Here’s our RHS function. We will pass in the unknown state as \(H = (y, z)\).

def rhs(xi, H, n):
    
    y, z = H
    
    f0 = z

    if xi == 0.0:
        f1 = -1/3
    else:
        f1 = -2.0*z/xi - y**n

    return np.array([f0, f1])

We’ll use SciPy’s implementation of 4th order Runge-Kutta here. We need to pass through the polytropic index, \(n\), which we do via the args= keyword argument.

def le_integrate(xi_start, xi_end, H0, n):

    sol = solve_ivp(rhs, (xi_start, xi_end), H0,
                    method="RK45", rtol=1.e-8, atol=1.e-8, args=(n,))

    xi = sol.t
    y = sol.y[0, :]
    z = sol.y[1, :]

    return xi, y, z

Now, we still need to understand how to solve for 2 roots from 2 equations (so far, we’ve only done the scalar case).

[SOURCE EXCERPT]:
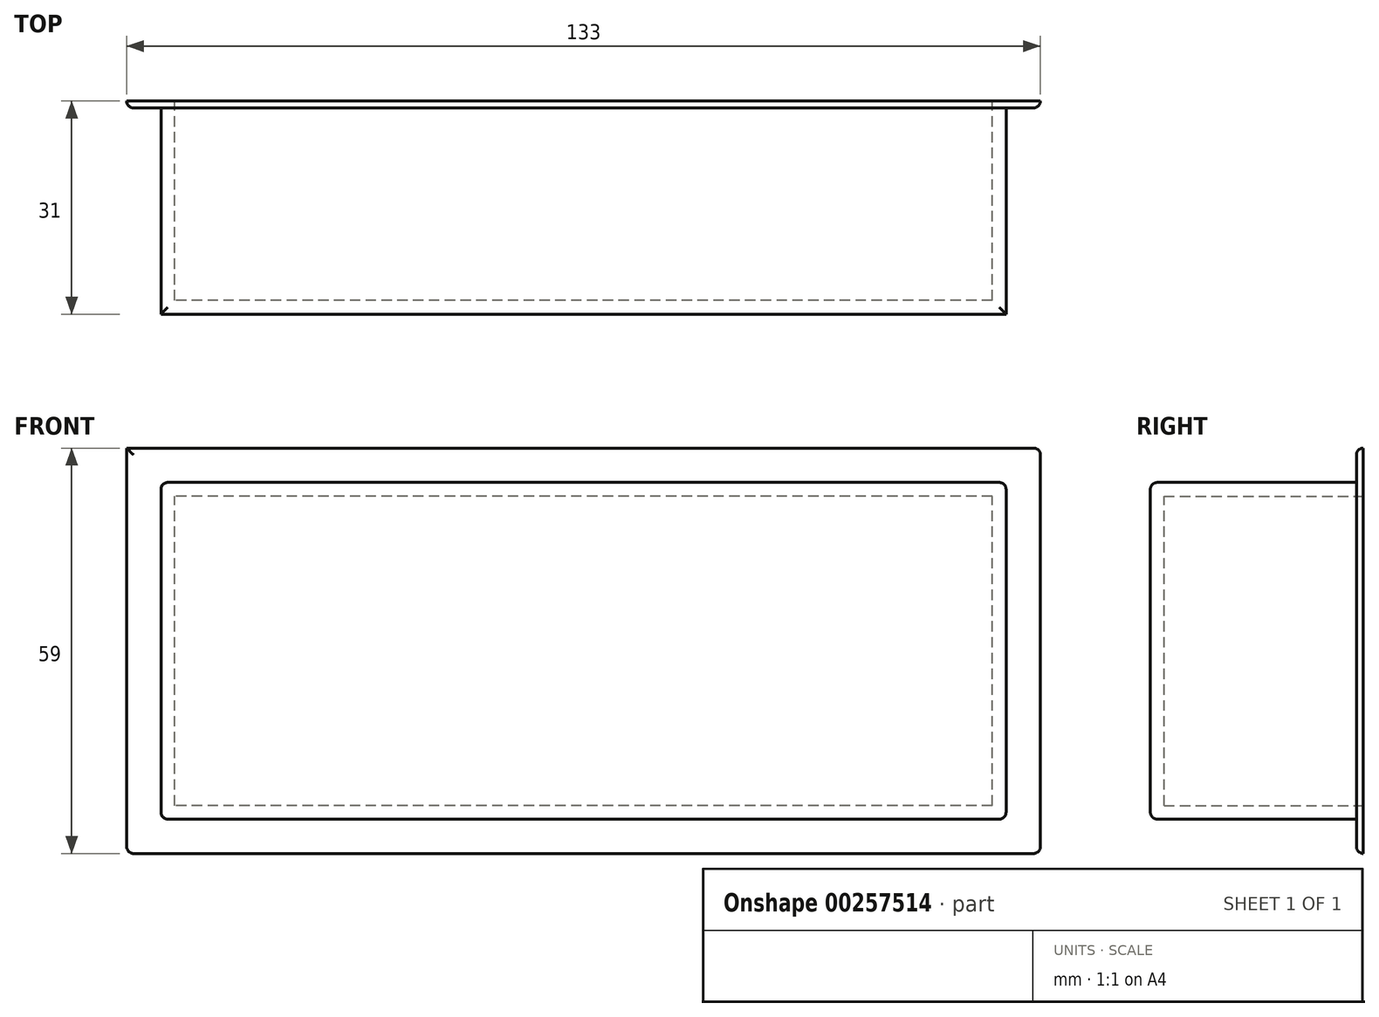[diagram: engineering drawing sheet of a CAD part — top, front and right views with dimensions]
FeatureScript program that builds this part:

[REQUIREMENTS]:
1. Duplicate the integration text between "return np.array([f0, f1])" and "rtol=1.e-8, atol=1.e-8, args=(n,))", inclusive.
2. Summarize the integration text in two sentences.
3. According to the integration text, how is the polytropic index n passed through to the solver?
The CAD data play no role here.

[THE SOLUTIONS]:
1.
return np.array([f0, f1])

We’ll use SciPy’s implementation of 4th order Runge-Kutta here. We need to pass through the polytropic index, \(n\), which we do via the args= keyword argument.

def le_integrate(xi_start, xi_end, H0, n):

    sol = solve_ivp(rhs, (xi_start, xi_end), H0,
                    method="RK45", rtol=1.e-8, atol=1.e-8, args=(n,))

2. The text defines an RHS function that takes the unknown state H = (y, z) and returns f0 = z along with f1, which is set to -1/3 when xi is 0.0. It then integrates with SciPy's solve_ivp using the RK45 method, passing the polytropic index n through the args= keyword argument, and notes that solving for 2 roots from 2 equations is still to be worked out.

3. Via the args= keyword argument.